### AUFGABENSTELLUNG
**A.** Beantworte anhand des folgenden Textes über die Entwicklung des Dorfes diese Fragen:
(i) Wen wählte die Gemeinde zum ersten Dorfschulzen?
(ii) Was ist auf dem Dorfsiegel abgebildet?
(iii) Welche Bäume wurden entlang der Dorfstraße gepflanzt?
**B.** Übersetze diesen Satz aus dem Text über die Entwicklung des Dorfes ins Englische: „Auf der Klandorfer Feldmark ließen sich keine großen Reichtümer erwerben, und so änderte sich in der Wirtschaftsstruktur über Jahrzehnte nichts.“
**C.** Führe den Text über die Entwicklung des Dorfes ab seinem letzten Satz fort.

### ZITIERTER TEXT
Die weitere Entwicklung des Dorfes
Als ersten Dorfschulzen wählte die Gemeinde den Kossäten Karl Gansekow.
Oberamtmann Aßmann schildert ihn als einen „klugen, einsichtsvollen
Mann“. Ihm oblag auch die Aufbewahrung und Benutzung des Dorfsiegels. Dieses
zeigt auf einem dunklen Feld eine helle Getreidegarbe, dahinter rechts eine
Harke und links eine Sense. Die Umschrift lautet: „Gemeinde-Siegel Klahndorf
1811.“ Das Siegel verdeutlicht die überwiegend landwirtschaftliche Betätigung
der Bewohner.
Entlang der Dorfstraße pflanzte man Linden.
Auf der Klandorfer Feldmark ließen sich keine großen Reichtümer erwerben,
und so änderte sich in der Wirtschaftsstruktur über Jahrzehnte nichts.

### DATENSÄTZE
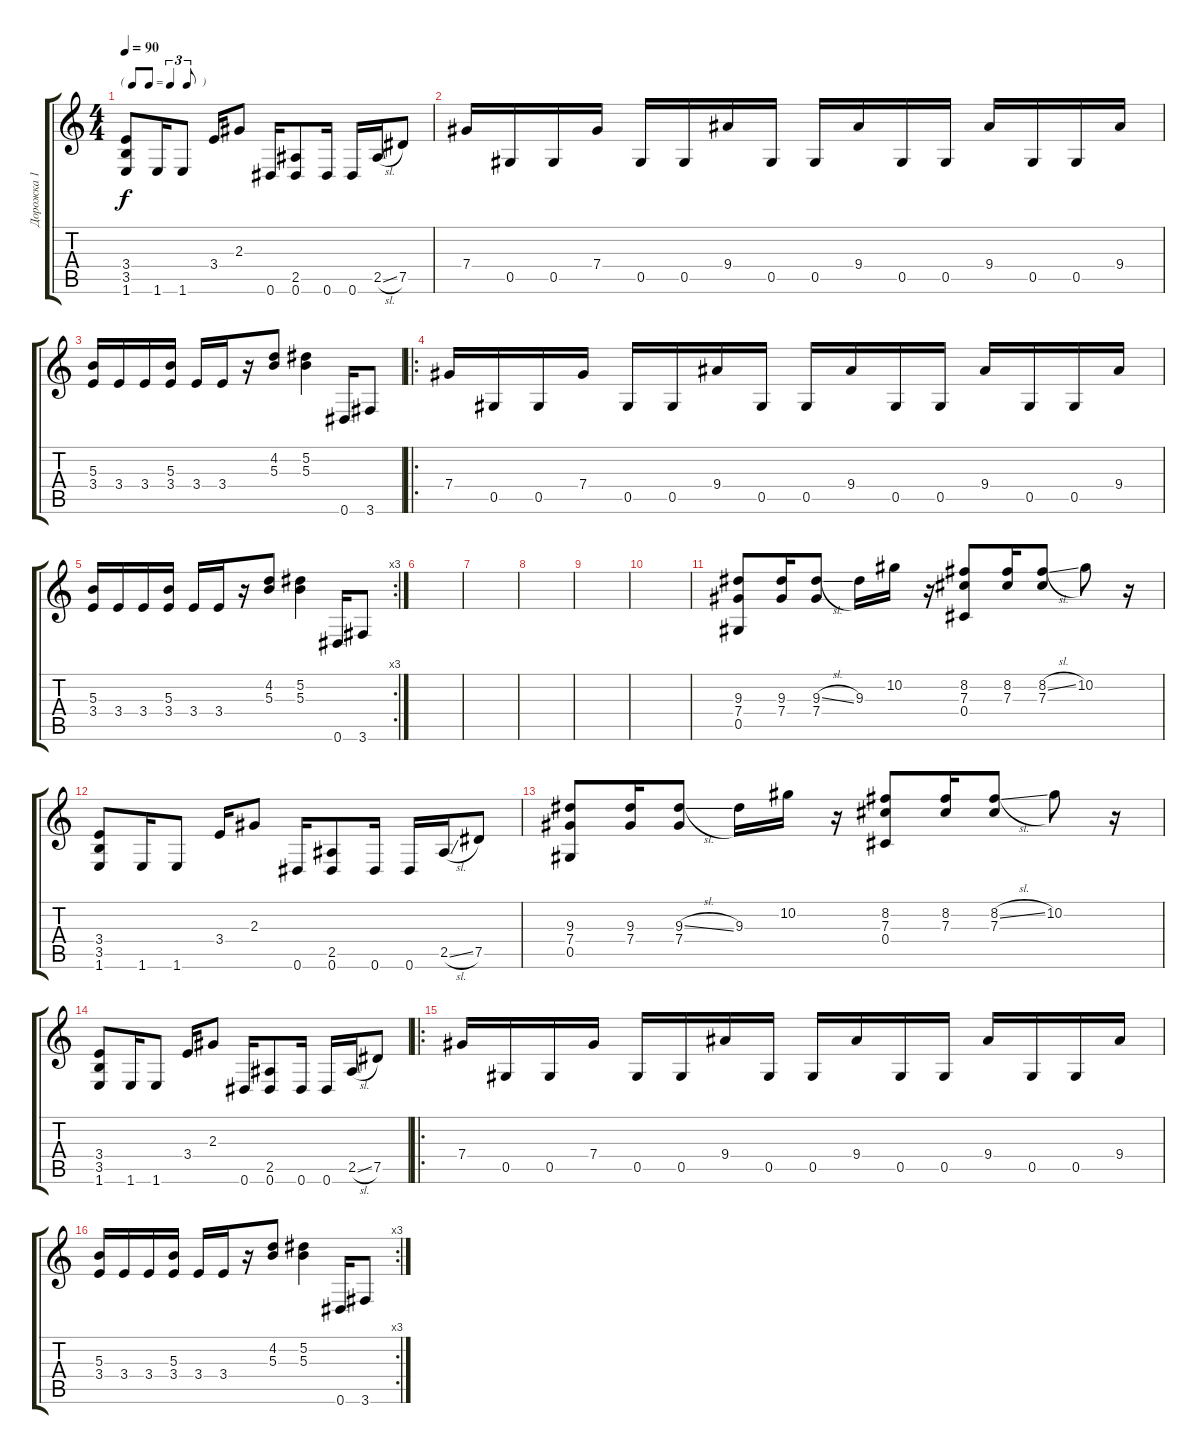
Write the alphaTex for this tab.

\track ("Дорожка 1" "Дорожка 1") {instrument distortionguitar}
\staff {score tabs}
\tuning (Eb4 Bb3 Gb3 Db3 Ab2 Eb2) {hide}
\ts (4 4)
\tf triplet8th
\tempo 90
\clef g2
\ks c
(3.4 3.5 1.6).8{dy f} 1.6.16 1.6.8 3.4.16 2.3.8 0.6.16 (2.5 0.6).8 0.6.16 0.6.16 2.5{sl}.16 7.5.8 |
7.4.16 0.5.16 0.5.16 7.4.16 0.5.16 0.5.16 9.4.16 0.5.16 0.5.16 9.4.16 0.5.16 0.5.16 9.4.16 0.5.16 0.5.16 9.4.16 |
(5.3 3.4).16 3.4.16 3.4.16 (5.3 3.4).16 3.4.16 3.4.16 r.16 (4.2 5.3).8 (5.2 5.3).4 0.6.16 3.6.8 |
\ro
7.4.16 0.5.16 0.5.16 7.4.16 0.5.16 0.5.16 9.4.16 0.5.16 0.5.16 9.4.16 0.5.16 0.5.16 9.4.16 0.5.16 0.5.16 9.4.16 |
\rc 3
(5.3 3.4).16 3.4.16 3.4.16 (5.3 3.4).16 3.4.16 3.4.16 r.16 (4.2 5.3).8 (5.2 5.3).4 0.6.16 3.6.8 |
|
|
|
|
|
(9.3 7.4 0.5).8 (9.3 7.4).16 (9.3{sl} 7.4).8 9.3.16 10.2.16 r.16 (8.2 7.3 0.4).8 (8.2 7.3).16 (8.2{sl} 7.3).8 10.2.8 r.16 |
(3.4 3.5 1.6).8 1.6.16 1.6.8 3.4.16 2.3.8 0.6.16 (2.5 0.6).8 0.6.16 0.6.16 2.5{sl}.16 7.5.8 |
(9.3 7.4 0.5).8 (9.3 7.4).16 (9.3{sl} 7.4).8 9.3.16 10.2.16 r.16 (8.2 7.3 0.4).8 (8.2 7.3).16 (8.2{sl} 7.3).8 10.2.8 r.16 |
(3.4 3.5 1.6).8 1.6.16 1.6.8 3.4.16 2.3.8 0.6.16 (2.5 0.6).8 0.6.16 0.6.16 2.5{sl}.16 7.5.8 |
\ro
7.4.16 0.5.16 0.5.16 7.4.16 0.5.16 0.5.16 9.4.16 0.5.16 0.5.16 9.4.16 0.5.16 0.5.16 9.4.16 0.5.16 0.5.16 9.4.16 |
\rc 3
(5.3 3.4).16 3.4.16 3.4.16 (5.3 3.4).16 3.4.16 3.4.16 r.16 (4.2 5.3).8 (5.2 5.3).4 0.6.16 3.6.8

### ERGEBNISSE JE AUFGABE
**A.**
(i) Den Kossäten Karl Gansekow.
(ii) Auf einem dunklen Feld eine helle Getreidegarbe, dahinter rechts eine Harke und links eine Sense.
(iii) Linden.

**B.** No great wealth could be gained on the Klandorf village lands, and so nothing changed in the economic structure for decades.

**C.**
1888 brannte durch einen Kaminbrand die Westseite des Dorfes ab. Wieder
begünstigten die Windverhältnisse und die mit Stroh und Schilf gedeckten
Dächer eine schnelle und weite Ausbreitung des Brandes. Nach diesem
Ereignis wurden die Häuser massiv und längs der Straße errichtet, nicht wie
früher mit dem Giebel zur Straße.
1899 wurde damit begonnen, die Dorfstraße mit Feldsteinen zu bepflastern.
In mühevoller Arbeit brachte man die Steine von den Feldern ins Dorf. Bis zum
Jahre 1914 waren alle Zufahrtswege mit Steinen gepflastert.
Nun war es endlich möglich, auch bei schlechtem Wetter mit trockenen Füßen
durchs Dorf zu kommen. Es war vorher keine Seltenheit, daß ganze Wagengespanne
aus dem Schlamm gegraben oder gezogen werden mußten. Gummistiefel
gab es noch nicht, und so mancher Klandorfer hatte seine Holzpantoffel
bereits dem Schlamm überlassen.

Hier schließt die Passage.